Your goal:
Can you reproduce the text lines of every item below word for word, leaving the pictures out of your answer?

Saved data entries
□ □ □ □ □
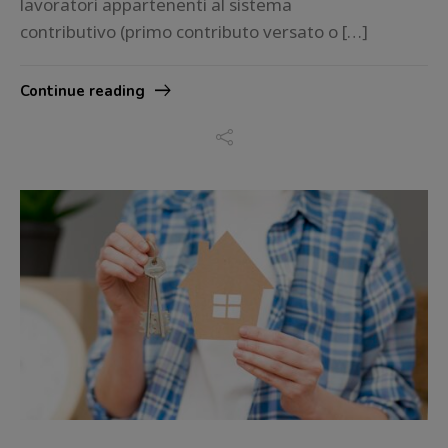
lavoratori appartenenti al sistema
contributivo (primo contributo versato o […]
Continue reading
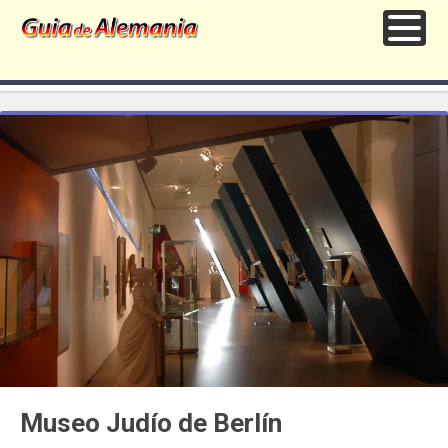
Museo Judío de Berlín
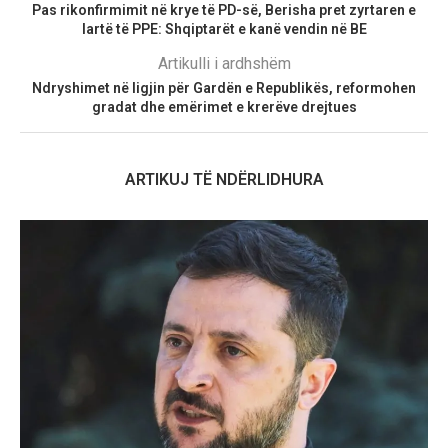
Pas rikonfirmimit në krye të PD-së, Berisha pret zyrtaren e
lartë të PPE: Shqiptarët e kanë vendin në BE
Artikulli i ardhshëm
Ndryshimet në ligjin për Gardën e Republikës, reformohen
gradat dhe emërimet e krerëve drejtues
ARTIKUJ TË NDËRLIDHURA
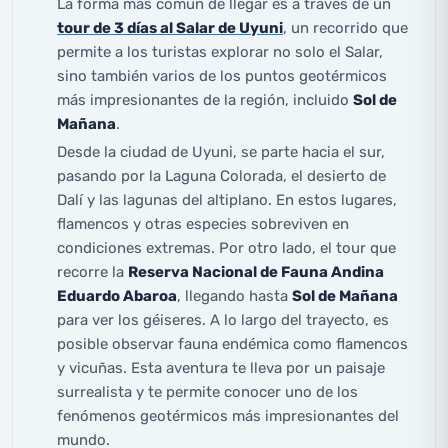
La forma más común de llegar es a través de un
tour de 3 días al Salar de Uyuni
, un recorrido que
permite a los turistas explorar no solo el Salar,
sino también varios de los puntos geotérmicos
más impresionantes de la región, incluido
Sol de
Mañana
.
Desde la ciudad de Uyuni, se parte hacia el sur,
pasando por la Laguna Colorada, el desierto de
Dalí y las lagunas del altiplano. En estos lugares,
flamencos y otras especies sobreviven en
condiciones extremas. Por otro lado, el tour que
recorre la
Reserva Nacional de Fauna Andina
Eduardo Abaroa
, llegando hasta
Sol de Mañana
para ver los géiseres. A lo largo del trayecto, es
posible observar fauna endémica como flamencos
y vicuñas. Esta aventura te lleva por un paisaje
surrealista y te permite conocer uno de los
fenómenos geotérmicos más impresionantes del
mundo.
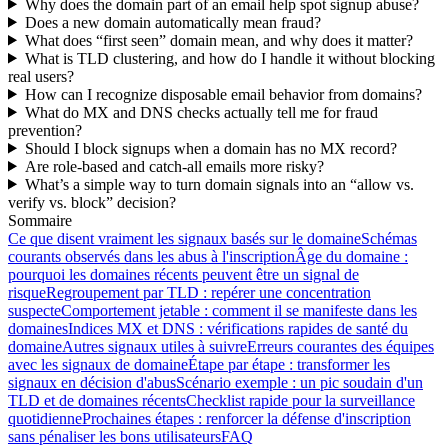
Why does the domain part of an email help spot signup abuse?
Does a new domain automatically mean fraud?
What does “first seen” domain mean, and why does it matter?
What is TLD clustering, and how do I handle it without blocking
real users?
How can I recognize disposable email behavior from domains?
What do MX and DNS checks actually tell me for fraud
prevention?
Should I block signups when a domain has no MX record?
Are role-based and catch-all emails more risky?
What’s a simple way to turn domain signals into an “allow vs.
verify vs. block” decision?
Sommaire
Ce que disent vraiment les signaux basés sur le domaine
Schémas
courants observés dans les abus à l'inscription
Âge du domaine :
pourquoi les domaines récents peuvent être un signal de
risque
Regroupement par TLD : repérer une concentration
suspecte
Comportement jetable : comment il se manifeste dans les
domaines
Indices MX et DNS : vérifications rapides de santé du
domaine
Autres signaux utiles à suivre
Erreurs courantes des équipes
avec les signaux de domaine
Étape par étape : transformer les
signaux en décision d'abus
Scénario exemple : un pic soudain d'un
TLD et de domaines récents
Checklist rapide pour la surveillance
quotidienne
Prochaines étapes : renforcer la défense d'inscription
sans pénaliser les bons utilisateurs
FAQ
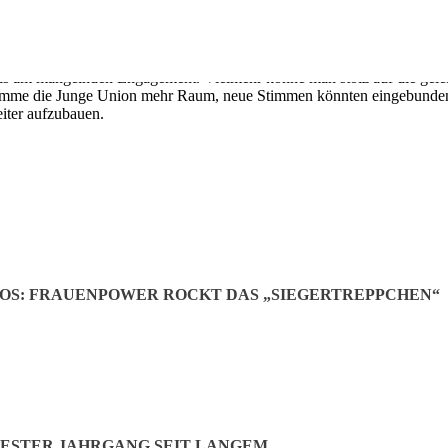
nge Stimmen wie die von Sofie Holzmann seien wichtig: „Die JU ist unse
rgerentscheid zu beteiligen und wählen zu gehen. Auch für die Arbeit
ren. Auch JU-Vorsitzende Sofie Holzmann blickte auf die vergangenen 
sfalls am mangelnden Engagement. Vielmehr könne man stolz auf die gel
bekomme die Junge Union mehr Raum, neue Stimmen könnten eingebunden 
eiter aufzubauen.
OS: FRAUENPOWER ROCKT DAS „SIEGERTREPPCHEN“
ts in ihrem Rückblick auf. Sie dankte für die offenen und ehrlichen W
beit“, erklärte sie. Das Jahr 2025 sei geprägt gewesen von einem W
erte sich die FU intensiv im Gemeindeleben. So organisierte die Frauen
besuch bei den Senioren, im rosa Plüschhasen-Kostüm anlässlich der 
ESTER JAHRGANG SEIT LANGEM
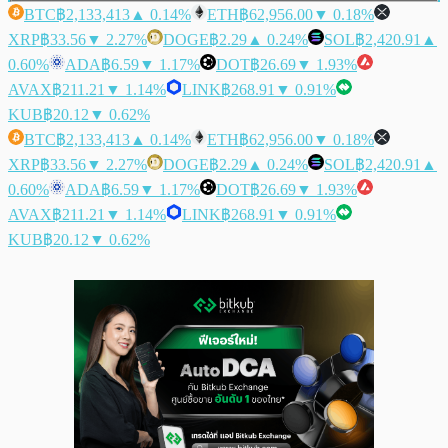
BTC
฿2,133,413
▲ 0.14%
ETH
฿62,956.00
▼ 0.18%
XRP
฿33.56
▼ 2.27%
DOGE
฿2.29
▲ 0.24%
SOL
฿2,420.91
▲
0.60%
ADA
฿6.59
▼ 1.17%
DOT
฿26.69
▼ 1.93%
AVAX
฿211.21
▼ 1.14%
LINK
฿268.91
▼ 0.91%
KUB
฿20.12
▼ 0.62%
BTC
฿2,133,413
▲ 0.14%
ETH
฿62,956.00
▼ 0.18%
XRP
฿33.56
▼ 2.27%
DOGE
฿2.29
▲ 0.24%
SOL
฿2,420.91
▲
0.60%
ADA
฿6.59
▼ 1.17%
DOT
฿26.69
▼ 1.93%
AVAX
฿211.21
▼ 1.14%
LINK
฿268.91
▼ 0.91%
KUB
฿20.12
▼ 0.62%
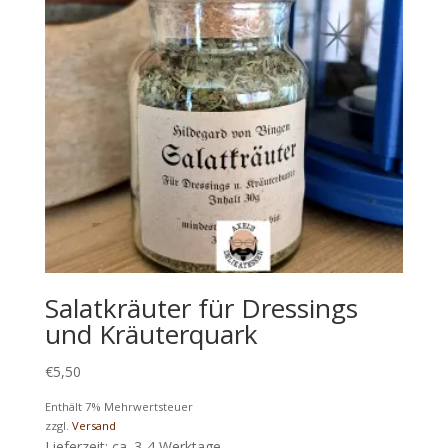
Salatkräuter für Dressings
und Kräuterquark
€
5,50
Enthält 7% Mehrwertsteuer
zzgl.
Versand
Lieferzeit: ca. 3-4 Werktage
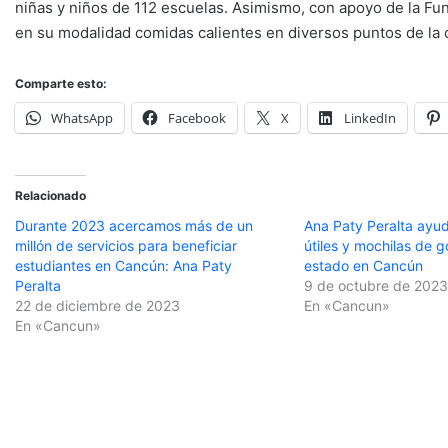
niñas y niños de 112 escuelas. Asimismo, con apoyo de la Fu
en su modalidad comidas calientes en diversos puntos de la 
Comparte esto:
WhatsApp
Facebook
X
LinkedIn
Relacionado
Durante 2023 acercamos más de un
Ana Paty Peralta ayud
millón de servicios para beneficiar
útiles y mochilas de g
estudiantes en Cancún: Ana Paty
estado en Cancún
Peralta
9 de octubre de 202
22 de diciembre de 2023
En «Cancun»
En «Cancun»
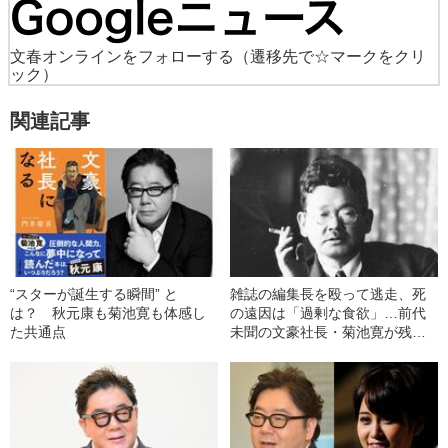
文春オンラインをフォローする
（遷移先で☆マークをクリ
ック）
関連記事
“スターが誕生する瞬間” と
雑誌の編集長を殴って逃走、死
は？ 秋元康も菊池寛も体感し
の遠因は「過剰な食欲」…前代
た共通点
未聞の文豪社長・菊池寛が残し
た「豪快伝説」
□ □ □ □ □
Response to this exercise:
lavoratori appartenenti al sistema
contributivo (primo contributo versato o […]
Continue reading
Museo Judío de Berlín
Pas rikonfirmimit në krye të PD-së, Berisha pret zyrtaren e
lartë të PPE: Shqiptarët e kanë vendin në BE
Artikulli i ardhshëm
Ndryshimet në ligjin për Gardën e Republikës, reformohen
gradat dhe emërimet e krerëve drejtues
ARTIKUJ TË NDËRLIDHURA
La forma más común de llegar es a través de un
tour de 3 días al Salar de Uyuni
, un recorrido que
permite a los turistas explorar no solo el Salar,
sino también varios de los puntos geotérmicos
más impresionantes de la región, incluido
Sol de
Mañana
.
Desde la ciudad de Uyuni, se parte hacia el sur,
pasando por la Laguna Colorada, el desierto de
Dalí y las lagunas del altiplano. En estos lugares,
flamencos y otras especies sobreviven en
condiciones extremas. Por otro lado, el tour que
recorre la
Reserva Nacional de Fauna Andina
Eduardo Abaroa
, llegando hasta
Sol de Mañana
para ver los géiseres. A lo largo del trayecto, es
posible observar fauna endémica como flamencos
y vicuñas. Esta aventura te lleva por un paisaje
surrealista y te permite conocer uno de los
fenómenos geotérmicos más impresionantes del
mundo.
Why does the domain part of an email help spot signup abuse?
Does a new domain automatically mean fraud?
What does “first seen” domain mean, and why does it matter?
What is TLD clustering, and how do I handle it without blocking
real users?
How can I recognize disposable email behavior from domains?
What do MX and DNS checks actually tell me for fraud
prevention?
Should I block signups when a domain has no MX record?
Are role-based and catch-all emails more risky?
What’s a simple way to turn domain signals into an “allow vs.
verify vs. block” decision?
Sommaire
Ce que disent vraiment les signaux basés sur le domaine
Schémas
courants observés dans les abus à l'inscription
Âge du domaine :
pourquoi les domaines récents peuvent être un signal de
risque
Regroupement par TLD : repérer une concentration
suspecte
Comportement jetable : comment il se manifeste dans les
domaines
Indices MX et DNS : vérifications rapides de santé du
domaine
Autres signaux utiles à suivre
Erreurs courantes des équipes
avec les signaux de domaine
Étape par étape : transformer les
signaux en décision d'abus
Scénario exemple : un pic soudain d'un
TLD et de domaines récents
Checklist rapide pour la surveillance
quotidienne
Prochaines étapes : renforcer la défense d'inscription
sans pénaliser les bons utilisateurs
FAQ
nge Stimmen wie die von Sofie Holzmann seien wichtig: „Die JU ist unse
rgerentscheid zu beteiligen und wählen zu gehen. Auch für die Arbeit
ren. Auch JU-Vorsitzende Sofie Holzmann blickte auf die vergangenen 
sfalls am mangelnden Engagement. Vielmehr könne man stolz auf die gel
bekomme die Junge Union mehr Raum, neue Stimmen könnten eingebunden 
eiter aufzubauen.
OS: FRAUENPOWER ROCKT DAS „SIEGERTREPPCHEN“
ts in ihrem Rückblick auf. Sie dankte für die offenen und ehrlichen W
beit“, erklärte sie. Das Jahr 2025 sei geprägt gewesen von einem W
erte sich die FU intensiv im Gemeindeleben. So organisierte die Frauen
besuch bei den Senioren, im rosa Plüschhasen-Kostüm anlässlich der 
ESTER JAHRGANG SEIT LANGEM
BTC
฿2,133,413
▲ 0.14%
ETH
฿62,956.00
▼ 0.18%
XRP
฿33.56
▼ 2.27%
DOGE
฿2.29
▲ 0.24%
SOL
฿2,420.91
▲
0.60%
ADA
฿6.59
▼ 1.17%
DOT
฿26.69
▼ 1.93%
AVAX
฿211.21
▼ 1.14%
LINK
฿268.91
▼ 0.91%
KUB
฿20.12
▼ 0.62%
BTC
฿2,133,413
▲ 0.14%
ETH
฿62,956.00
▼ 0.18%
XRP
฿33.56
▼ 2.27%
DOGE
฿2.29
▲ 0.24%
SOL
฿2,420.91
▲
0.60%
ADA
฿6.59
▼ 1.17%
DOT
฿26.69
▼ 1.93%
AVAX
฿211.21
▼ 1.14%
LINK
฿268.91
▼ 0.91%
KUB
฿20.12
▼ 0.62%
Salatkräuter für Dressings
und Kräuterquark
€
5,50
Enthält 7% Mehrwertsteuer
zzgl.
Versand
Lieferzeit: ca. 3-4 Werktage
niñas y niños de 112 escuelas. Asimismo, con apoyo de la Fu
en su modalidad comidas calientes en diversos puntos de la 
Comparte esto:
WhatsApp
Facebook
X
LinkedIn
Relacionado
Durante 2023 acercamos más de un
Ana Paty Peralta ayud
millón de servicios para beneficiar
útiles y mochilas de g
estudiantes en Cancún: Ana Paty
estado en Cancún
Peralta
9 de octubre de 202
22 de diciembre de 2023
En «Cancun»
En «Cancun»
文春オンラインをフォローする
（遷移先で☆マークをクリ
ック）
関連記事
“スターが誕生する瞬間” と
雑誌の編集長を殴って逃走、死
は？ 秋元康も菊池寛も体感し
の遠因は「過剰な食欲」…前代
た共通点
未聞の文豪社長・菊池寛が残し
た「豪快伝説」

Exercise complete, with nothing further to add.